What are some of the actions by a company that can block or frustrate a takeover bid?

Exam Solution

  1. Legal/regulatory
  2. In the US, a major part of the defense to a hostile bid is a resort to the courts for injunctions to delay or block the takeover, including attacks on both the bidder and his associates and financial advisors and backers for misleading or inadequate disclosure and violations of procedure. Takeovers may also be subject to government or other regulatory approvals, particularly as regards anti-monopoly rules so lobbying for such approval to be withheld is a possible tactic

    Whether a bid is vulnerable to such obstacles will depend primarily on size, the sensitivity of the industry, and the political clout of the bidder and the target. It may also depend on the political climate of the time. Most countries, for example, have restrictions on foreign control of local companies. How these restrictions are interpreted and enforced may vary with the attitude of the government of the day towards foreign investors. Equally, the strength of a domestic lobby at a particular time, for example, the trade unions, may make the employment consequences of a particular bid a more sensitive factor than it otherwise would be.

  3. Market purchases
  4. In the closing stages of a bid, perhaps the most critical factor will be whether the market price is at a premium to the value of the offer. A program of share purchases in the market by associates of the target company will help to achieve this In some countries, it is necessary to be able to demonstrate that the company has not provided any financial support for share purchases.

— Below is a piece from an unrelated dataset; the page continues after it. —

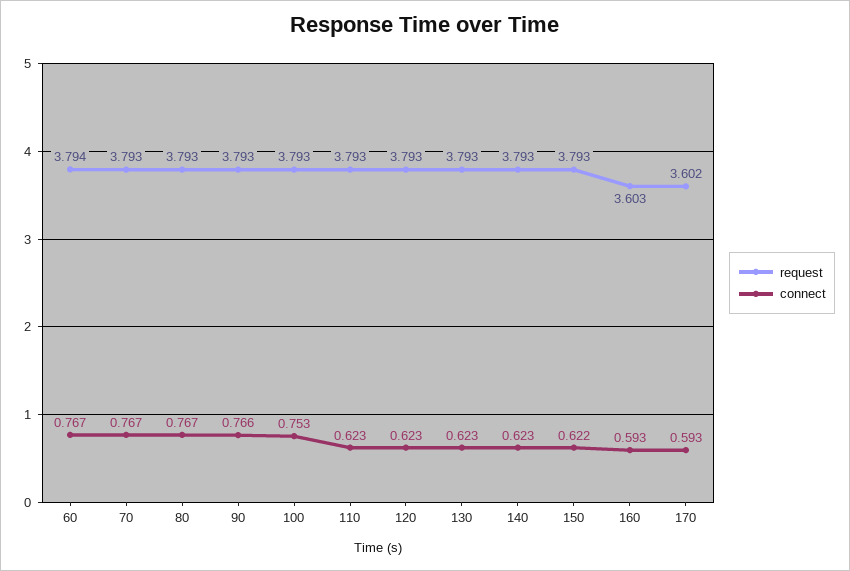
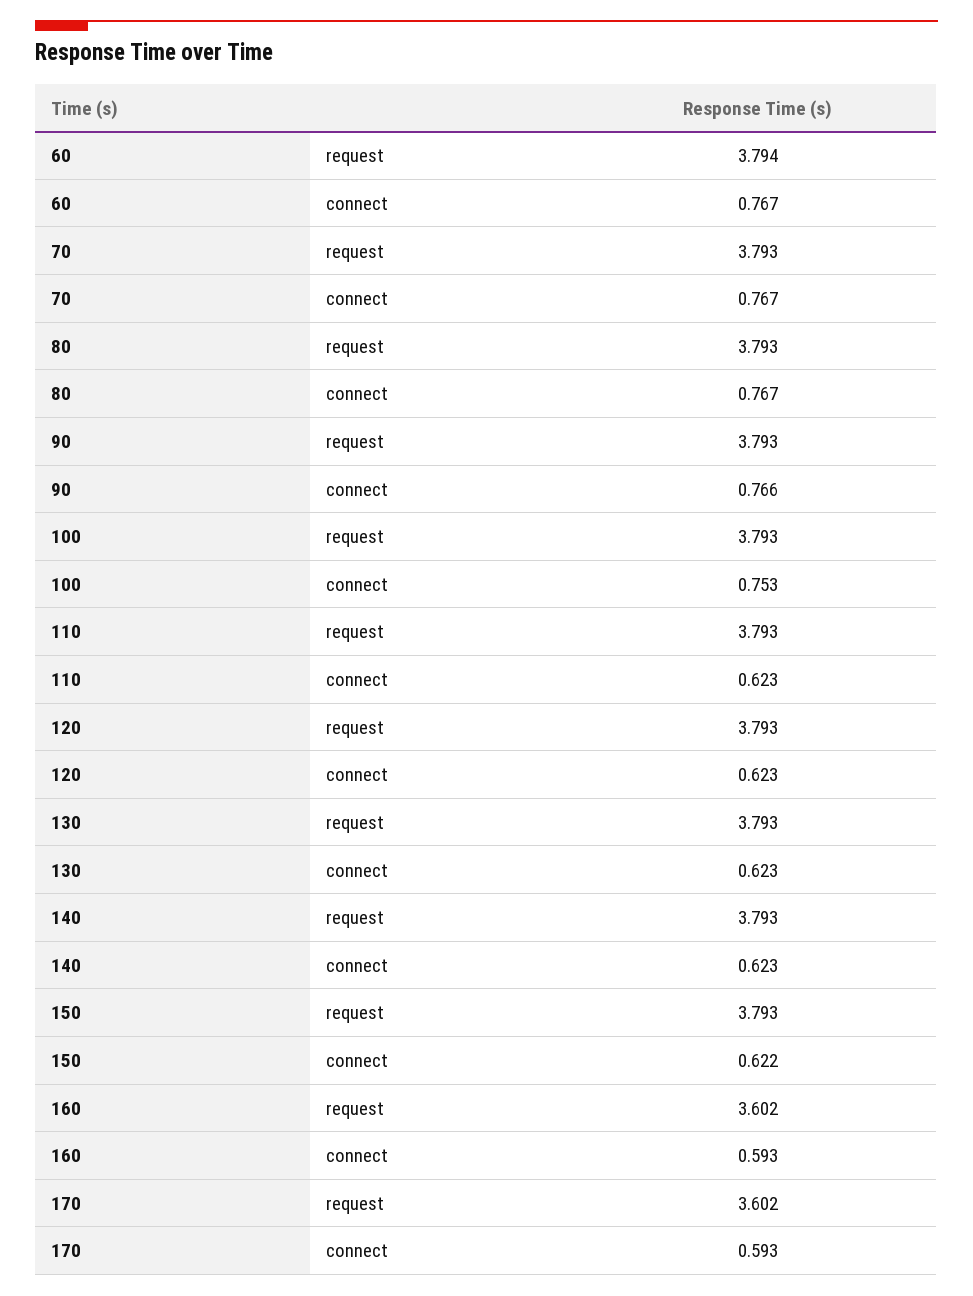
request, 160: 3.603 -> 3.602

  5. Publicity and appeals to other factors
  6. Management will send circulars and other material to shareholders containing information helpful to their case Newspaper advertisements may also be taken out The help of related parties such as stockbrokers may also be enlisted to prepare and send positive circulars to major clients who are shareholders or potential shareholders of the company.

    Management can often appeal to a sense of loyalty in its shareholders particularly if the business has a long history and tradition. Companies with well-known products or brand names may be able to rouse the support of customers and suppliers. Employees who may be anxious about the effect of a change of control on their jobs can also be recruited.

  7. White knight
  8. If management feels that the other moves open to it are unlikely to prevent the success of a hostile bid it may seek another suitor, commonly referred to as a white knight. By gathering a consortium of institutional backers, management can become its own white knight through a management buy-out.

    With the encouragement and support of existing management, a white knight knows that there is a high chance of success. In addition, an appropriate white knight will often have some interest in preventing the rival merger which may lead, for example, to a powerful competitive group being formed. These factors appear sufficient to guarantee no shortage of eager white knights, despite the fact that their late entry into the fray involves the payment of a price which they sometimes live to regret.

    Blocking tactics may prove highly effective and are attractive in the heat of the battle. However, it may be questioned whether some moves, particularly legal and other technical steps which may be taken to block an otherwise attractive offer, are genuinely in the interests of the shareholders or whether their main effect is to the power of entrenched management.